* Work required: Everything from the line holding "3) plastic packaging bag (425,556,717,957)" through the final line of the entries below is to be duplicated exactly, and nothing outside that span.

* Task data:

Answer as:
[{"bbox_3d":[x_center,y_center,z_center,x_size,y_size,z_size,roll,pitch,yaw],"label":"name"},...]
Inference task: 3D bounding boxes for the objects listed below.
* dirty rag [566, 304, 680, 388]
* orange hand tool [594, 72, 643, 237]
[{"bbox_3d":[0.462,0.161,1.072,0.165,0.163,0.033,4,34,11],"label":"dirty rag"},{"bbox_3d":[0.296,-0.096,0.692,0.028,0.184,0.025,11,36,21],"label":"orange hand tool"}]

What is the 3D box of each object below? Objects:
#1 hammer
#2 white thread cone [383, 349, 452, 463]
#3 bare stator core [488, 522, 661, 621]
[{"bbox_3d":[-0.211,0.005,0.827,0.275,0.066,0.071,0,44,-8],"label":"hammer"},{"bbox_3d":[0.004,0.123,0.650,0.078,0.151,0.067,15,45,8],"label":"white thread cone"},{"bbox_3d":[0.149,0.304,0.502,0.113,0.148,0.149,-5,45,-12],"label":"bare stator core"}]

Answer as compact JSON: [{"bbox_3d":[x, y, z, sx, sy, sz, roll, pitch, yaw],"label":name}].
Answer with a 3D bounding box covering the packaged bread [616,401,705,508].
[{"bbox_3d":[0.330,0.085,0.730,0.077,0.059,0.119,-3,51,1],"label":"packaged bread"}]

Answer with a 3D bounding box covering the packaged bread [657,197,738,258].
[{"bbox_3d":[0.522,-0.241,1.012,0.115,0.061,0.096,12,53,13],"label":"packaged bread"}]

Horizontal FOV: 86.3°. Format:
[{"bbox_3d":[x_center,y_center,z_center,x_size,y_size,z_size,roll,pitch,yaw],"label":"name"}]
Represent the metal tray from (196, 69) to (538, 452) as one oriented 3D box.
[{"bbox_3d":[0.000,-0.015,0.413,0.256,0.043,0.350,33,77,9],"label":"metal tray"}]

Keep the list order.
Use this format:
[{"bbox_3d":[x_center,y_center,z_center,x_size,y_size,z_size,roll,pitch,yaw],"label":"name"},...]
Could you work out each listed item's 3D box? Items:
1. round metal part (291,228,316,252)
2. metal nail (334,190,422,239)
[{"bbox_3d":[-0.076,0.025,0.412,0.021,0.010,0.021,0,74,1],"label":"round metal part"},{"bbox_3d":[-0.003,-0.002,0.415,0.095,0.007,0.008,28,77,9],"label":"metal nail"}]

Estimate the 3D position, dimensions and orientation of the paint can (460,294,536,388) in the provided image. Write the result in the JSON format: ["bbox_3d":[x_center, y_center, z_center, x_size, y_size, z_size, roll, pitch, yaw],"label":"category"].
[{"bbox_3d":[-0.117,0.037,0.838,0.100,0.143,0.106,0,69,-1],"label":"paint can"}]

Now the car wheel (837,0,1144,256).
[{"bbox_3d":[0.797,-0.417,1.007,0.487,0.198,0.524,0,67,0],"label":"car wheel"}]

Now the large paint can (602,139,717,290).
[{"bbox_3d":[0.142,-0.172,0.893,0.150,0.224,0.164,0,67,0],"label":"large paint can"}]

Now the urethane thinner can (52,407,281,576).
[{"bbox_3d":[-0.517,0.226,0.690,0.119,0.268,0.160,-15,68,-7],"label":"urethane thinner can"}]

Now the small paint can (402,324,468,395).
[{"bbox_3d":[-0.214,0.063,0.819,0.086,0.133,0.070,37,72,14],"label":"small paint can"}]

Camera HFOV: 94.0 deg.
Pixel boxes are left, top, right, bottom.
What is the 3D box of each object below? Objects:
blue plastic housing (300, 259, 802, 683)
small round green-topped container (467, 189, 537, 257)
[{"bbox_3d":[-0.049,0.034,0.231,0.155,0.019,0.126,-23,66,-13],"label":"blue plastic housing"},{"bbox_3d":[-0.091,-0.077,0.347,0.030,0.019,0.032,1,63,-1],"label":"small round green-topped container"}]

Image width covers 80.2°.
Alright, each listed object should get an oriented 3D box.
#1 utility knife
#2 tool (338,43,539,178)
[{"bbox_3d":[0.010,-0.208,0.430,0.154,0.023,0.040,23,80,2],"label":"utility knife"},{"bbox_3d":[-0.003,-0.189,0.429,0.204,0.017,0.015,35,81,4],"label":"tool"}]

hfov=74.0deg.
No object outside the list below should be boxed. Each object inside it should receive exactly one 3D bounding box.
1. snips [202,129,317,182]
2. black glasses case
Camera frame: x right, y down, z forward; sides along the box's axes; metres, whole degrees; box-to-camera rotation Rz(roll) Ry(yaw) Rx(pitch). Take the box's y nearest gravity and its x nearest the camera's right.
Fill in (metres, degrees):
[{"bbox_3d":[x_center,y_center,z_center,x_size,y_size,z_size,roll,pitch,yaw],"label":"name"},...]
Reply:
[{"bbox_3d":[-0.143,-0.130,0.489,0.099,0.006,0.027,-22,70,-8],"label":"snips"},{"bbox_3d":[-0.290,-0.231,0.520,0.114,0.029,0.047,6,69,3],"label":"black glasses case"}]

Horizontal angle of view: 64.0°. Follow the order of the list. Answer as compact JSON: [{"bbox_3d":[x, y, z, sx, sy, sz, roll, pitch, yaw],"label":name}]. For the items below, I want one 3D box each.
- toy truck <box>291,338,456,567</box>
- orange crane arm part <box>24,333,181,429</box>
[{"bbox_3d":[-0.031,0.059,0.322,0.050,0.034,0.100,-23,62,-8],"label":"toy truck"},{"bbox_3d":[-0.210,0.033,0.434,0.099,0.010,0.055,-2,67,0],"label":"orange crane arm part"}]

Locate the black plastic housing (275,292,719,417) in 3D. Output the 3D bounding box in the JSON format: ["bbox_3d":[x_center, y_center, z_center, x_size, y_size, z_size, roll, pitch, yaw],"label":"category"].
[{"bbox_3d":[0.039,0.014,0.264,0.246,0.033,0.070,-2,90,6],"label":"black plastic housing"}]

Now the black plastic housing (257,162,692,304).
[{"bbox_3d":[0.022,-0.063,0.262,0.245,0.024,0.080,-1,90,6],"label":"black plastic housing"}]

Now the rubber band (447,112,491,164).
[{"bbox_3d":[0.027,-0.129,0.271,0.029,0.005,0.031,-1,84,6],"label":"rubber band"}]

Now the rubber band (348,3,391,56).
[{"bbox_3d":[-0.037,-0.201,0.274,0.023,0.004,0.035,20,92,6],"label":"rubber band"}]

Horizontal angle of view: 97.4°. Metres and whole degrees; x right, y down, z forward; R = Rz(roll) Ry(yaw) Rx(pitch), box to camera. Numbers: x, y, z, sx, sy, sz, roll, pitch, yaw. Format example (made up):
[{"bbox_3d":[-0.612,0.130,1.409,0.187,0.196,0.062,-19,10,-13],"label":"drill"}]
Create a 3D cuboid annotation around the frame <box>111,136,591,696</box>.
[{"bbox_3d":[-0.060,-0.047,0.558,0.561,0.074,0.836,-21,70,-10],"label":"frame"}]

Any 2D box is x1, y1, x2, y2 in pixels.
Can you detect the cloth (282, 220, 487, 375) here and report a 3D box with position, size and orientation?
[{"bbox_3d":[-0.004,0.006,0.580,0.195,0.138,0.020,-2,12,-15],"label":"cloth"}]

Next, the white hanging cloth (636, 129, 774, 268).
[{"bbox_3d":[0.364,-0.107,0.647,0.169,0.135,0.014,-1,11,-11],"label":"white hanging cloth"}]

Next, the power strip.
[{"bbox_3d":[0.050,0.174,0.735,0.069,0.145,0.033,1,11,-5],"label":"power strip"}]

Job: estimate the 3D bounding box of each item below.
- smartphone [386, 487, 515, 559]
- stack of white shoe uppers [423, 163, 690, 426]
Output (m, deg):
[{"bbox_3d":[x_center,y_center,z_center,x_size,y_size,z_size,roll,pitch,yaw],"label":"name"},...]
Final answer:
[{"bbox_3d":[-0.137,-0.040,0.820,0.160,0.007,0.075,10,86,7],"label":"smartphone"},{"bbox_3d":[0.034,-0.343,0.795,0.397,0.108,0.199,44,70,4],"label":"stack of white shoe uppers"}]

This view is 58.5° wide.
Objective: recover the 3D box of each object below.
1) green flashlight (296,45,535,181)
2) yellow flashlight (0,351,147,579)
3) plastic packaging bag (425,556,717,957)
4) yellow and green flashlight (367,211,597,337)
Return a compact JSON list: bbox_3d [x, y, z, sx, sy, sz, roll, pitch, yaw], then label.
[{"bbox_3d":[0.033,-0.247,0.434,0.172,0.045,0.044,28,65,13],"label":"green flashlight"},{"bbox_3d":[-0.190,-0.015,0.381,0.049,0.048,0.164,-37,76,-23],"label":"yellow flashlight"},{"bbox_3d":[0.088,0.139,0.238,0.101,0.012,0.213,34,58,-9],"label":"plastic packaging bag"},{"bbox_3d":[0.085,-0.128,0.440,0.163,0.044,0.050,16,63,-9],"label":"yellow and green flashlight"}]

* Final answer:
3) plastic packaging bag (425,556,717,957)
4) yellow and green flashlight (367,211,597,337)
Return a compact JSON list: bbox_3d [x, y, z, sx, sy, sz, roll, pitch, yaw], then label.
[{"bbox_3d":[0.033,-0.247,0.434,0.172,0.045,0.044,28,65,13],"label":"green flashlight"},{"bbox_3d":[-0.190,-0.015,0.381,0.049,0.048,0.164,-37,76,-23],"label":"yellow flashlight"},{"bbox_3d":[0.088,0.139,0.238,0.101,0.012,0.213,34,58,-9],"label":"plastic packaging bag"},{"bbox_3d":[0.085,-0.128,0.440,0.163,0.044,0.050,16,63,-9],"label":"yellow and green flashlight"}]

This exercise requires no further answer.